Next Storm, Can We Keep the Lights On?
Under The Hood
SRQ DAILY
SATURDAY SEP 23, 2017 |
BY JACOB OGLES
“So do you have power at your place?” It’s the question we all get asked, and as of Friday, the answer should be “Yes” for virtually all residents of Sarasota and Manatee counties. Florida Power & Light issued a press release Friday announcing lineman restored power for “essentially all” the 4.4 million customers in their service boundary that suffered a blackout because of Hurricane Irma.
Now comes the important question of what could be done better when the next storm arrives. Can we ensure restoration comes quicker? Could we employ measures like undergrounding wires to prevent outages from occurring at all?
The second question has fascinated me since 2004, when four hurricanes hit Florida in a single season. I lived in Central Florida at the time, where Frances and Jeanne would be most remembered. My hometown of Leesburg decided afterward to start burying all power lines to prevent blackouts in the future. It worked fairly well—my parents lost power for all of 8 hours when Hurricane Irma ripped through. So why haven't companies in this part of the state, particularly in coastal areas, put more wires underground?
The solution, as always, is harder than it sounds. Bill Orlove, FPL spokesman, says the company happily works with developers and communities that want new power lines to go in the earth instead of overhead. Longboat Key has been assessing the costs of undergrounding utilities for a little more than a year.
But it’s a costly move to retrofit communities, and Orlove notes that the project doesn’t eliminate the impact of a storm. “No energy company can make a grid hurricane-proof,” he says.
Of course not. Most people who aren’t in the midst of a 10-run without a refrigerator and who aren’t washing hands with bottled water because the pump outside doesn’t work realize that. Some outages inevitable happen when 100-mph wind gusts come to town.
What are the problems with undergrounding? For one, floods. Our region avoided storm surge this storm, thankfully. Had Irma hugged the coast, we’d have seen several feet of surge, like that experienced in Naples. And had the storm maintained its strength, we could have seen severe flooding. Underground wires would be prone to damage, and it would be harder to detect where the problems were in the circuit, as opposed to being able to look outside and see a tree branch that tore down a line.

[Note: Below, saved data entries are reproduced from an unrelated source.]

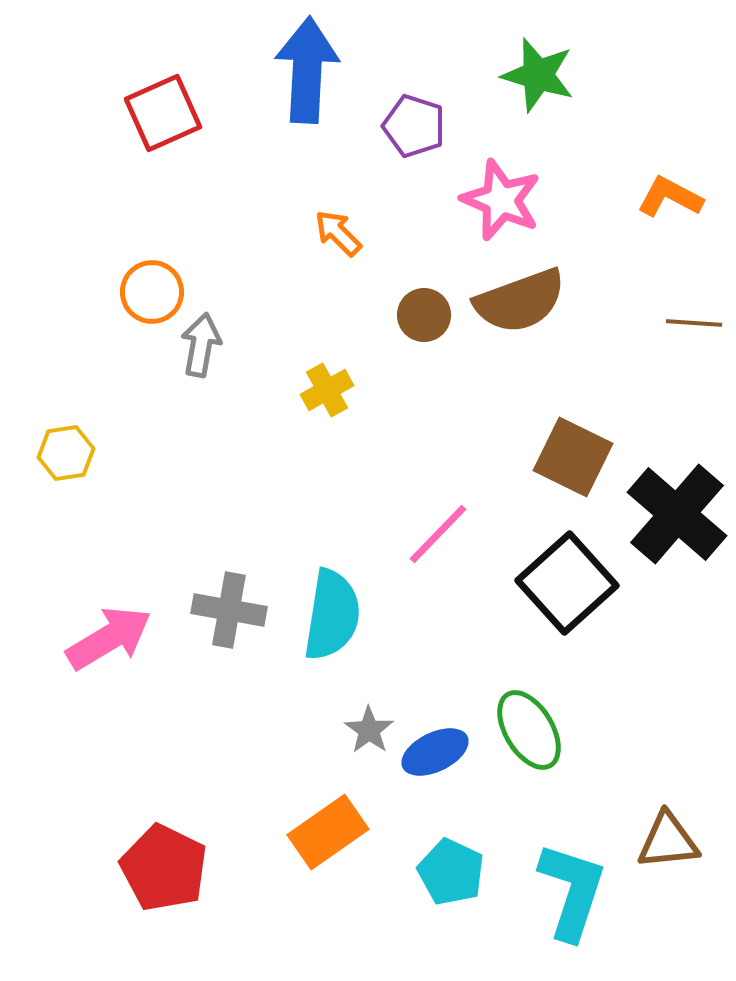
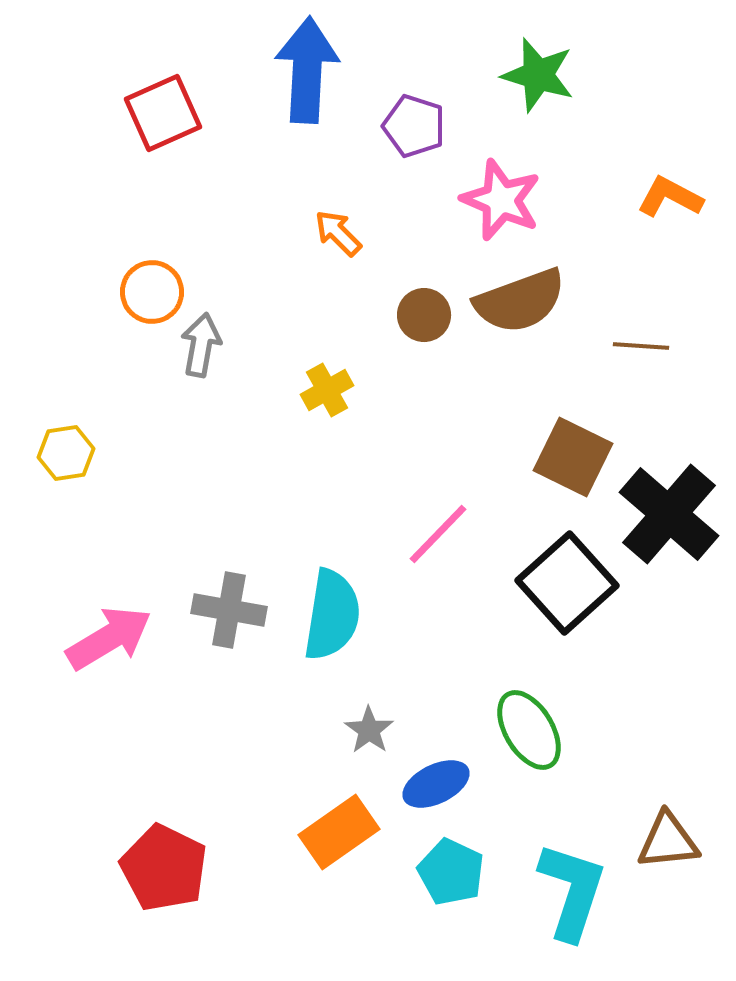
brown line: moved 53 px left, 23 px down
black cross: moved 8 px left
blue ellipse: moved 1 px right, 32 px down
orange rectangle: moved 11 px right
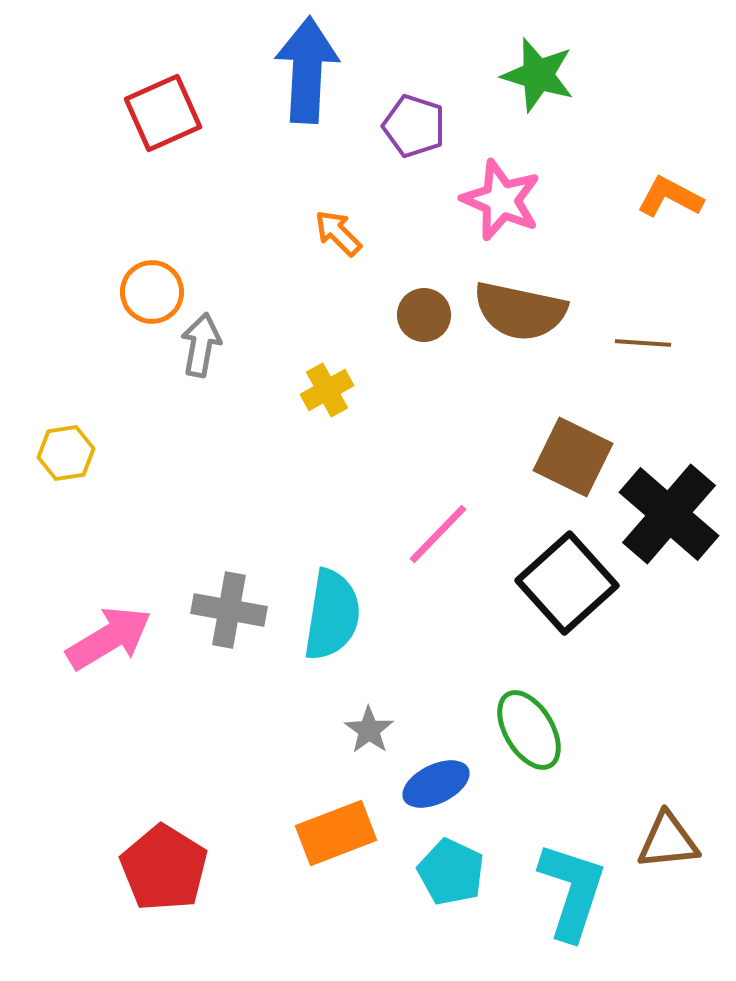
brown semicircle: moved 10 px down; rotated 32 degrees clockwise
brown line: moved 2 px right, 3 px up
orange rectangle: moved 3 px left, 1 px down; rotated 14 degrees clockwise
red pentagon: rotated 6 degrees clockwise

Which gets back to the problems with having wire overhead. Particularly in a community like this one that loves its foliage, there’s a lot of trees that can get felled into power lines. Orlove says FPL has made sure to bury or to “harden” 40 percent of main power lines, meaning those that feed the regional grid. Hardening means reinforcing the high wires to better withstand forceful hurricane winds. And over the past 11 years (since Hurricane Wilma), FPL has trimmed back trees along 9,670 miles of Sarasota County and 5,330 miles in Manatee.
Sarasota County Commissioner Paul Caraigiulo, who issued updates on power restoration on Facebook after the storm and went without power for nine days himself, says treebranch removal will have to be a conversation now, and a tough one in a place where people love their greenery. He’s not convinced undergrounding is the simple answer, at least not everywhere, noting than on Longboat, it looks like it will cost more than $800 a foot to underground the island. So is this a fight between expense undergrounding or cutting back our canopies? That will be a difficult conversation, for sure.
To be fair to FPL, the company did its best to manage expectations at a stressful time. Early on, the power company told the public power would be restored by Sept. 22, the day they announced completion. And Orlove notes this storm, unlike any other in the company's history, impacted customers in all 35 counties where FPL does business. The company believes this work to be fastest restoration ever of so many people by a single utility.
Then again, this storm ended up being much less vicious than forecasters expected (outside the Florida Keys, which took a hard hit). Someday, a worse storm will impact the community. A cost will be paid one way or another, either in costly prep now or painful recovery afterward.
Jacob Ogles is contributing senior editor to SRQ Media Group.